4 conseils pour contrer le moustique-tigre, en très forte expansion en Bourgogne-Franche-Comté

L’Agence Régionale de Santé de Bourgogne-Franche-Comté alerte sur la prolifération du moustique-tigre. L'insecte est une "priorité de santé publique" dans la région. On vous donne quatre conseils pour contrer cet insecte.

L'humidité, le soleil, et une chaleur relative : ce cocktail explosif permet aux moustiques-tigres de se développer. Ce jeudi 2 mai, l'Agence Régionale de Santé de Bourgogne-Franche-Comté a alerté sur la prolifération de l'insecte.

L'ARS le considère comme une "priorité de santé publique". En effet, le nombre de nouvelles communes colonisées dans la région est passé de quatre en 2021 à 67 en 2023. La Saône-et-Loire est le département le plus touché par ce phénomène en BFC : trente villes et villages ont été colonisés l'année dernière.

Le moustique-tigre est vecteur de maladies comme la dengue, le chikungunya ou la Zika. Une cinquantaine de cas d'arbiviroses, maladies virales transmises par piqûre de moustiques, ont d'ailleurs été recensés en Bourgogne-Franche-Comté l'an passé.

Repérage, élimination... On vous donne quatre conseils pour contrer le moustique-tigre

Comment le repérer ?

Plusieurs particularités distinguent l'Aedes albopictus (nom latin du moustique-tigre) de ses autres compères. D'abord, son apparence : des rayures noires et blanches recouvrent son corps et ses pattes. Une longue ligne blanche traverse son thorax.

Trois autres particularités sont également marquantes : il pique le jour, en particulier en début et en fin de journée, il est silencieux et il mesure, en moyenne, cinq millimètres. Il est donc généralement plus petit que ses compères, un avantage de taille pour proliférer.

Comment se développe le moustique-tigre ?

Durant l'hiver, il colonise des contenants artificiels de toutes formes, comme des coupelles de pots de fleurs ou des pneus usagés, pour trouver la zone où il pourra pondre. En moyenne, un moustique-tigre pond 150 œufs tous les douze jours, dans des endroits au contact de l'eau. Sur cette surface, les larves vont se développer : 10 jours leur suffisent pour prendre une forme adulte.

La femelle pond, en moyenne, cinq fois au cours de sa vie. Un moustique-tigre peut donc pondre jusqu'à 750 œufs : voilà pourquoi le moustique-tigre se développe autant.

Comment éviter sa propagation ?

Globalement, il faut supprimer tous les réservoirs d'eau stagnante. Pour cela, l'ARS appelle à couvrir hermétiquement les récupérateurs d'eau et à vider une fois par semaine les coupelles sous les pots de fleurs ou les gamelles des animaux de compagnie.

Vous devez également ranger ou jeter tous les objets abandonnés dans votre jardin. Une autre partie de cette routine doit être consacrée à l'entretien de vos piscines et des gouttières afin de faciliter l'écoulement des eaux.

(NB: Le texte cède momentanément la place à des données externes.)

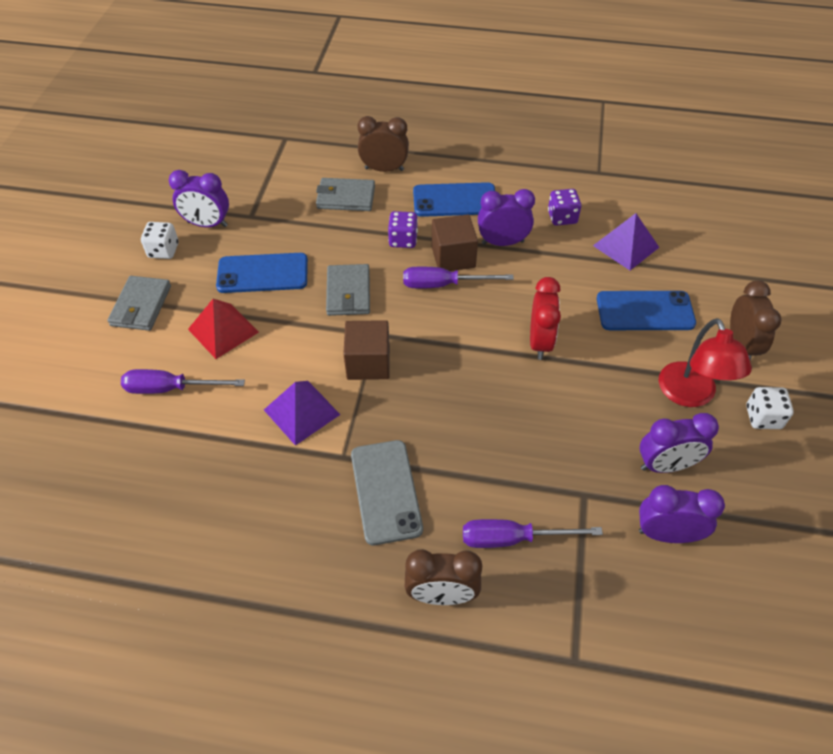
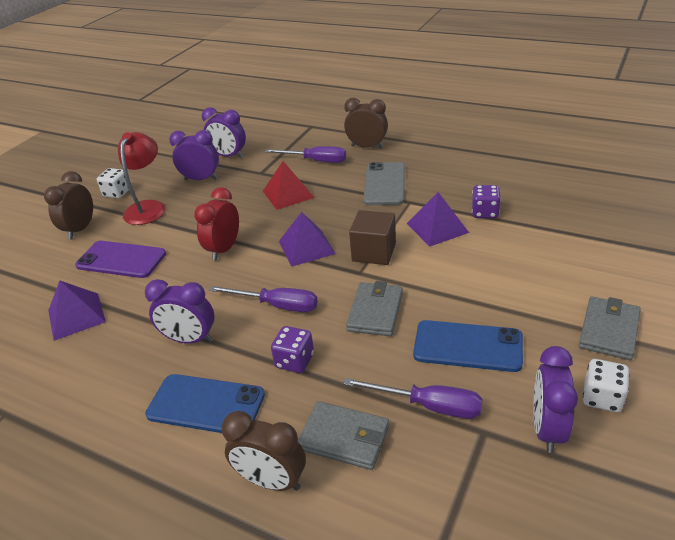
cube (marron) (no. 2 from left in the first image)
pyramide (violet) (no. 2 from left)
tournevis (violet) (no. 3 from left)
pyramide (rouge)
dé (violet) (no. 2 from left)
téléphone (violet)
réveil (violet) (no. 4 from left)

Les collectivités ont aussi un rôle à jouer pour lutter contre la propagation intempestive du moustique-tigre : Fredon, l'organisme étatique expert dans la santé de l'environnement, a établi un plan d'action pour lutter contre l'insecte dans les espaces publics. Selon eux, la solution la plus efficace est "de supprimer les gîtes larvaires."

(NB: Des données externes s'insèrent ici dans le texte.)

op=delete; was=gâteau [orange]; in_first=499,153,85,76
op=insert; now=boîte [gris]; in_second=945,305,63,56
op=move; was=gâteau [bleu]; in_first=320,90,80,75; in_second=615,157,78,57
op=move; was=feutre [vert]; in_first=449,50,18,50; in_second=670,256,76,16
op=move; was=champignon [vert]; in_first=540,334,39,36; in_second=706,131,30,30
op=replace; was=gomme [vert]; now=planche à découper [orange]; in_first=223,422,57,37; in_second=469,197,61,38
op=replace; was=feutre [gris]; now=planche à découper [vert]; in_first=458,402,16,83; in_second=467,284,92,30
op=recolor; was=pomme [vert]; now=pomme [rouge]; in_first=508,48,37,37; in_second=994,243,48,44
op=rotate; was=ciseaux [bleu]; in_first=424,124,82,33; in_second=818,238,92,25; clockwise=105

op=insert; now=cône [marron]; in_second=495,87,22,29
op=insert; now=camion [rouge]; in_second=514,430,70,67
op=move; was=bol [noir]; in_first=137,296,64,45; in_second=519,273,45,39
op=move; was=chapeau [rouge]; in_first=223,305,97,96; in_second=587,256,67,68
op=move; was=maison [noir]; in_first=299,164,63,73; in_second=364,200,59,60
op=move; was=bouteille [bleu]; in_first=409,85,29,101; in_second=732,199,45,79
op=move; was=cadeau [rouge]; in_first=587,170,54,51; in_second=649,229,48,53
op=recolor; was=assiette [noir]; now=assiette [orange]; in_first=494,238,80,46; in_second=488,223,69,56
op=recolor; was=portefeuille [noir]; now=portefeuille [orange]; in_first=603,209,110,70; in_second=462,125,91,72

Pour ce faire, il faut repérer les endroits où les moustiques sont plus à même de pondre, puis, les nettoyer ou les boucher toutes les semaines afin d'éviter que les larves ne se développent.

Comment faire pour éviter de se faire piquer ?

S'il est installé, le moustique-tigre est difficile à déloger. Pour éviter au maximum les piqûres, l'ARS conseille aux citoyens de porter des vêtements "longs, amples et clairs" en extérieur. À l’intérieur, il est conseillé de mettre des moustiquaires sur les portes et les fenêtres laissées ouvertes, et d'utiliser un ventilateur, car l'aedes albopictus n'aime pas l'air brassé.

Enfin, si vous vous faites piquer, deux solutions : dans la majorité des cas, il suffit de nettoyer la plaie avec de l'eau, du savon et appliquer de la crème apaisante.

Si la réaction est plus importante, ou si vous ressentez des symptômes évocateurs d'une maladie virale, comme des maux de tête, de la fièvre ou des douleurs articulaires, n'hésitez pas à consulter un médecin.